| CONSIGNE A |
Relevez tous les peuples nommés dans le texte sur le cinéma et l'extermination ethnique.
| CONSIGNE B |
Rédigez la suite du texte sur le cinéma et l'extermination ethnique, à partir de sa dernière phrase.

| EXTRAIT SOURCE |

══════════════════════════════

Un film sur une extermination ethnique peut-il être autrement qu'insoutenable ?

Le cinéma est représentation du réel, mais comme art, il est abstraction, métonymie : une recréation audiovisuelle évoquant la totalité du réel. Il a forcément moins d'impact que l'expérience directe, infiniment moins. Pourtant, l'image photo-cinématographique exerce une influence puissante sur les émotions.


D'où le rôle extrêmement efficace de propagande que joue le cinéma. Alors certes, ce film n'est pas entièrement comparable à La Liste de Schindler, qui sortait dans une période de détente et d'initiation de "processus de paix" entre Israeliens et Palestiniens, contrairement à ce Dara qui paraît-il souffle sur les braises de l'inimitié entre Serbes et Croates.

══════════════════════════════

| DONNÉES FOURNIES |
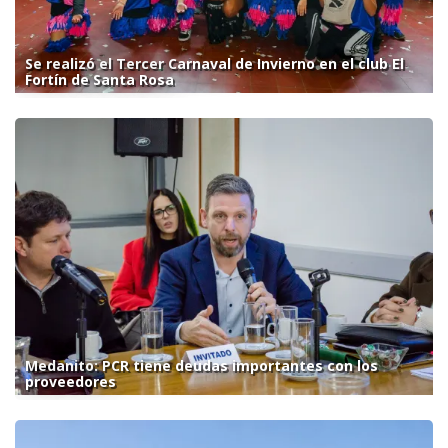
Se realizó el Tercer Carnaval de Invierno en el club El
Fortín de Santa Rosa
Medanito: PCR tiene deudas importantes con los
proveedores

══════════════════════════════

| RÉSULTAT A |
Israeliens, Palestiniens, Serbes, Croates

| RÉSULTAT B |
Pourtant, la mauvaise foi de la critique de Variety ne va pas jusqu'à prétendre que les bases historiques du film sont erronées. Le film n'est mensonger que comme toute oeuvre de fiction, comme recréation du réel - non comme mystification visant à induire le spectateur en erreur sur les faits historiques auxquels il se réfère. Non, cette critique de Variety joue le jeu dangereux de reprocher "l'intrumentalisation de la shoah" à une oeuvre qui, exceptionnellement, ne décrit pas le massacre des Juifs. Reproche risqué, à double tranchant pourrait-on dire. Mais surtout, que son auteur n'oublie pas de reprocher aux films montrant le génocide des Tutsis (ou des Hutus, je ne sais jamais - pardon, je confonds ces catégories plus ou moins arbitrairement instituées par les colons belges!), ou celui des Arméniens, ou des Amérindiens, leur exploitation sans scrupule de l'idée de génocide, sur laquelle il semble qu'il y ait monopole. Sinistre compétition.


"Première condamnation pour génocide par le Tribunal Pénal pour l’ex-Yougoslavie : Radislav Krstic (...)

Qualification de génocide des musulmans de Bosnie par les Serbes à Srebrenica en 1995 par le Tribunal Pénal International pour l’ex-Yougoslavie le 2 août 2001."

(0)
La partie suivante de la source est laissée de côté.